= The input =

══════════════════════════════

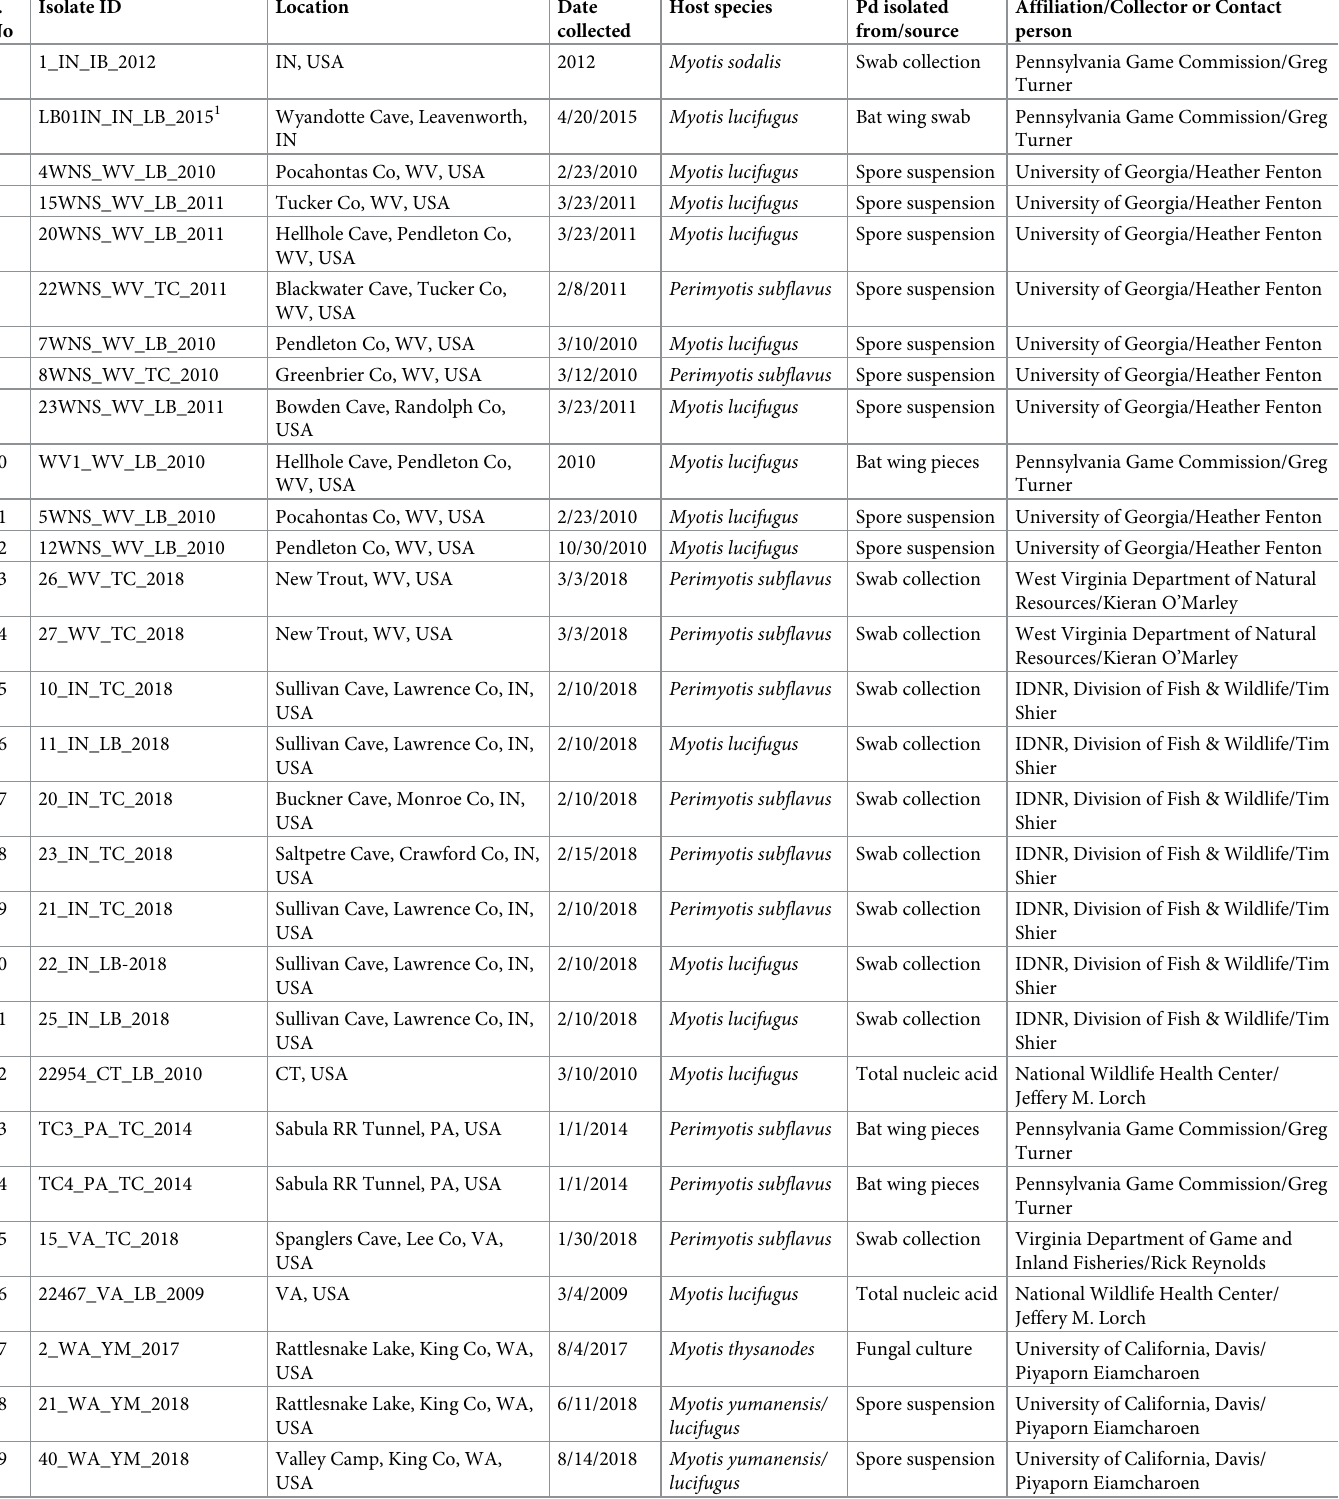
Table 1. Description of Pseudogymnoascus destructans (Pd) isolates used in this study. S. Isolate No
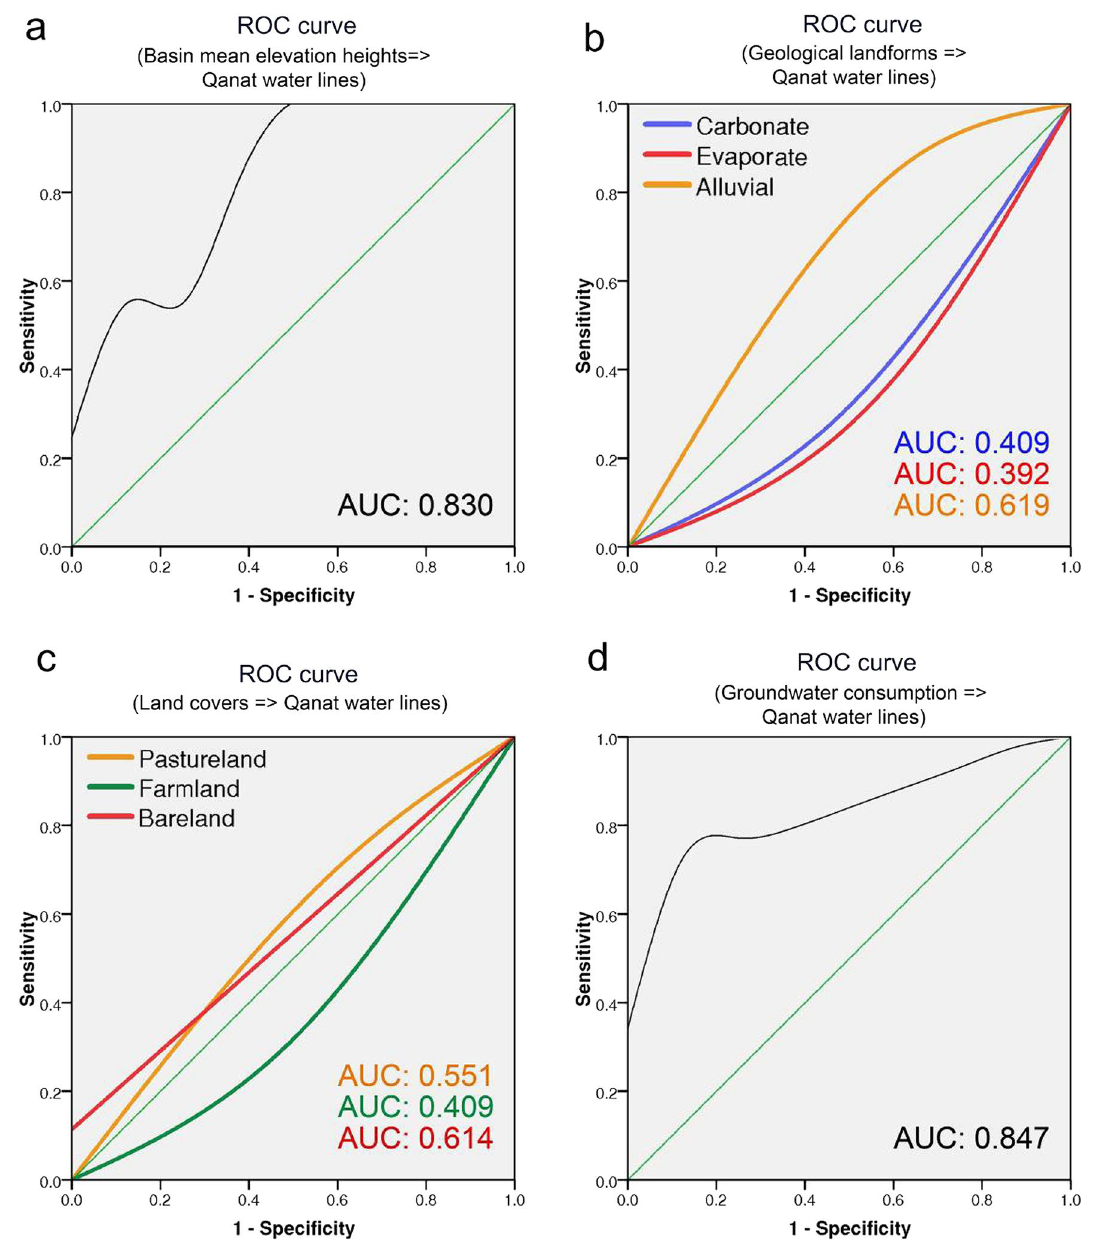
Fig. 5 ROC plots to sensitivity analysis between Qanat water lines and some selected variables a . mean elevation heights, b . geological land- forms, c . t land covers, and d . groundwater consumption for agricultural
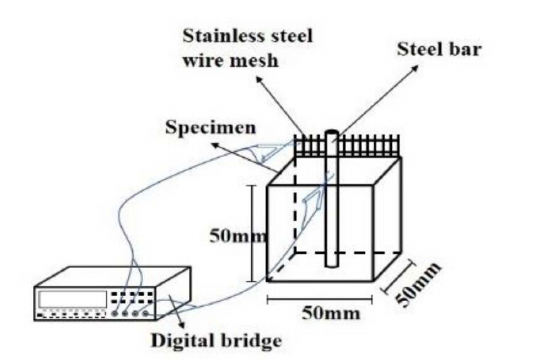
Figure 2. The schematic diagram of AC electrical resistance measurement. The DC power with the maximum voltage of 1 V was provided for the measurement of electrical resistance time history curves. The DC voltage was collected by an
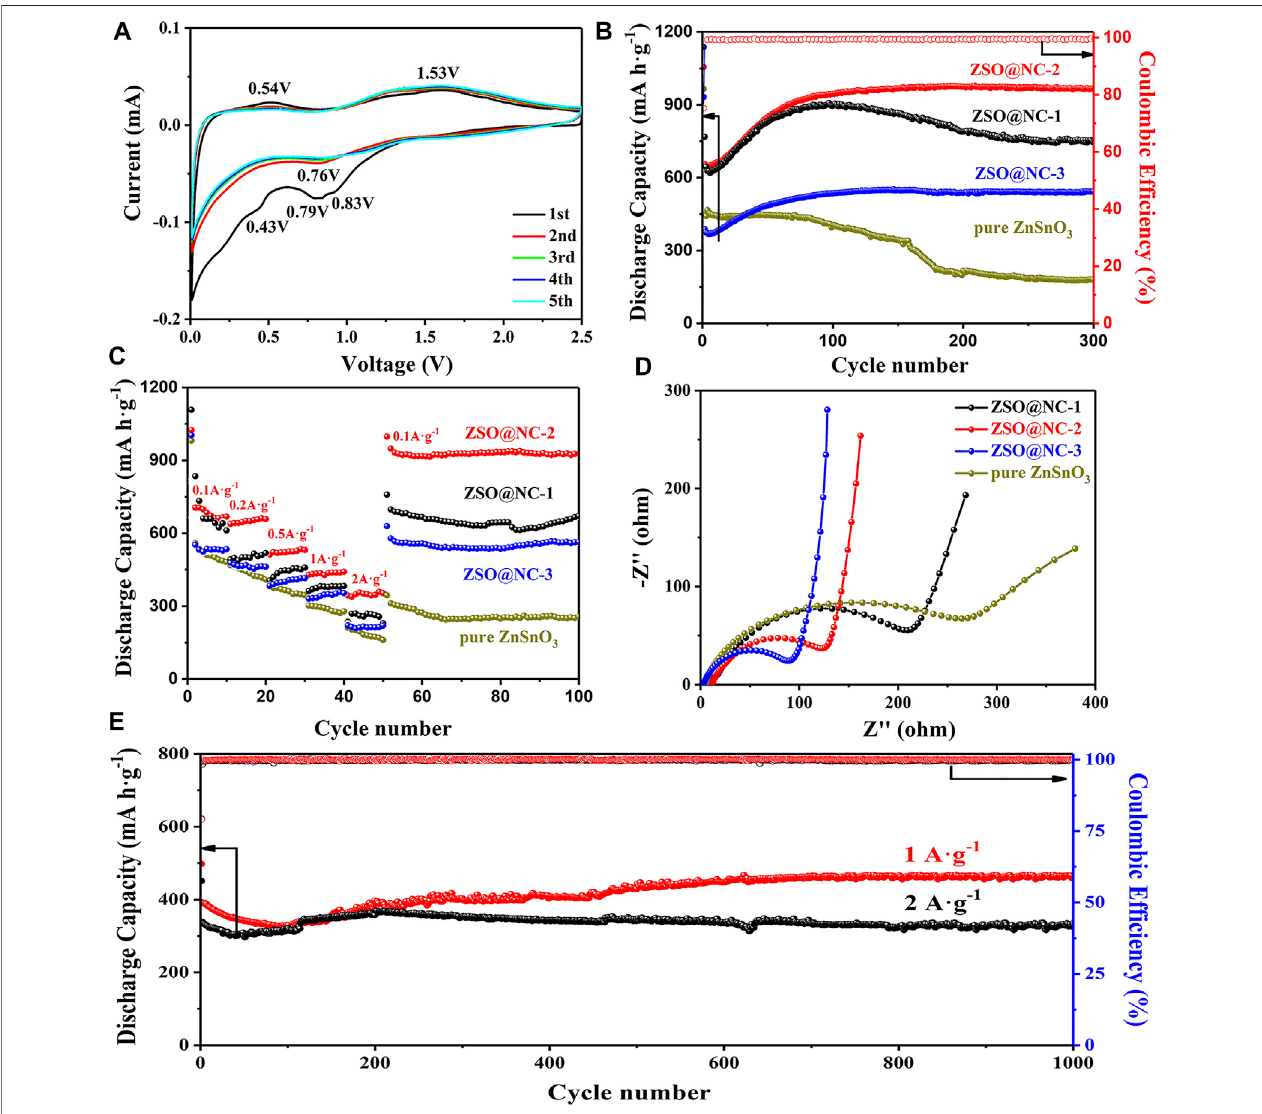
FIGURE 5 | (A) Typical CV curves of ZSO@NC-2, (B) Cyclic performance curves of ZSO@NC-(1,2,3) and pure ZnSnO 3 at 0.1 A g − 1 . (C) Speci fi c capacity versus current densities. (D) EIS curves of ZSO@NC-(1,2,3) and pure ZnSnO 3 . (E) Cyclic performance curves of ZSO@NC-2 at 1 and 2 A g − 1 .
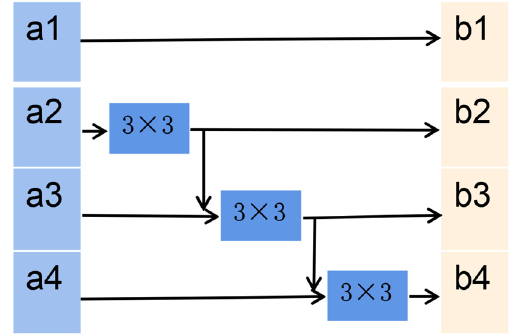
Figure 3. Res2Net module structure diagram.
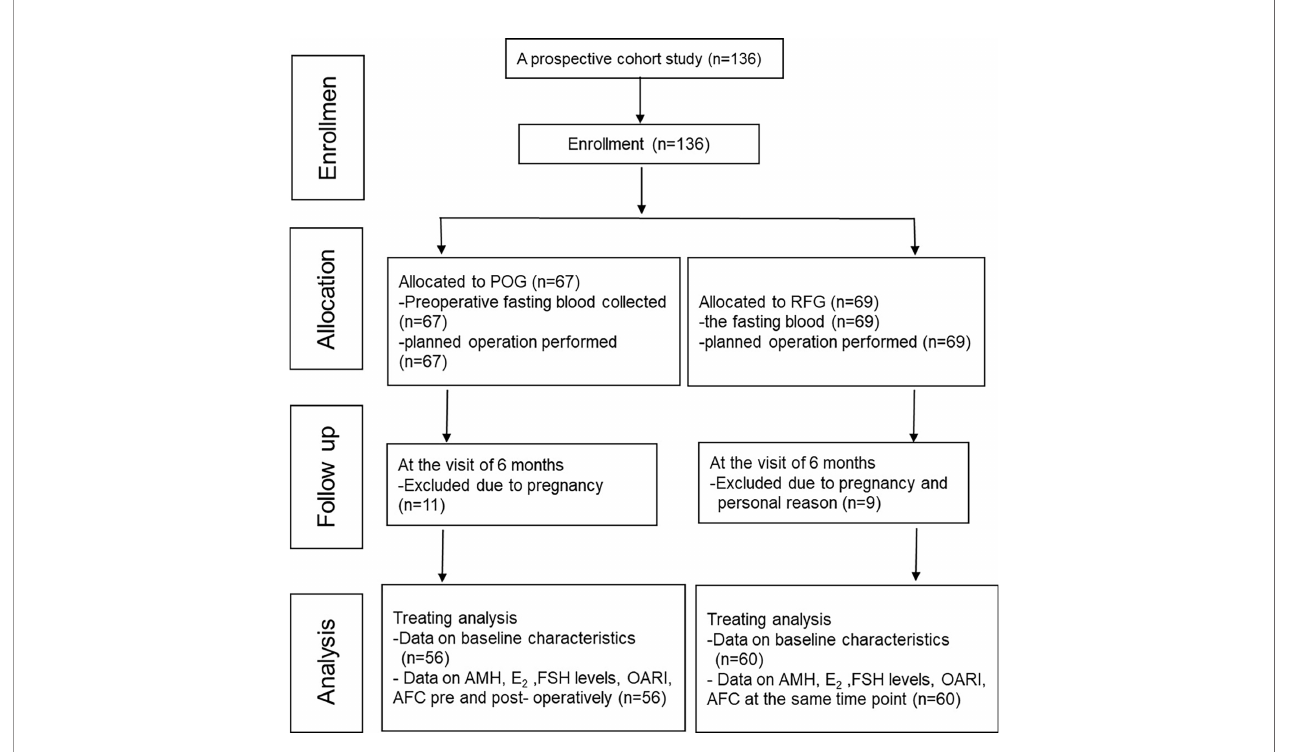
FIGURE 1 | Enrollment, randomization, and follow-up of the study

══════════════════════════════

Make an exact copy of the data above, pictures excluded.

Table 1. Description of Pseudogymnoascus destructans (Pd) isolates used in this study. S. Isolate No
Fig. 5 ROC plots to sensitivity analysis between Qanat water lines and some selected variables a . mean elevation heights, b . geological land- forms, c . t land covers, and d . groundwater consumption for agricultural
Figure 2. The schematic diagram of AC electrical resistance measurement. The DC power with the maximum voltage of 1 V was provided for the measurement of electrical resistance time history curves. The DC voltage was collected by an
FIGURE 5 | (A) Typical CV curves of ZSO@NC-2, (B) Cyclic performance curves of ZSO@NC-(1,2,3) and pure ZnSnO 3 at 0.1 A g − 1 . (C) Speci fi c capacity versus current densities. (D) EIS curves of ZSO@NC-(1,2,3) and pure ZnSnO 3 . (E) Cyclic performance curves of ZSO@NC-2 at 1 and 2 A g − 1 .
Figure 3. Res2Net module structure diagram.
FIGURE 1 | Enrollment, randomization, and follow-up of the study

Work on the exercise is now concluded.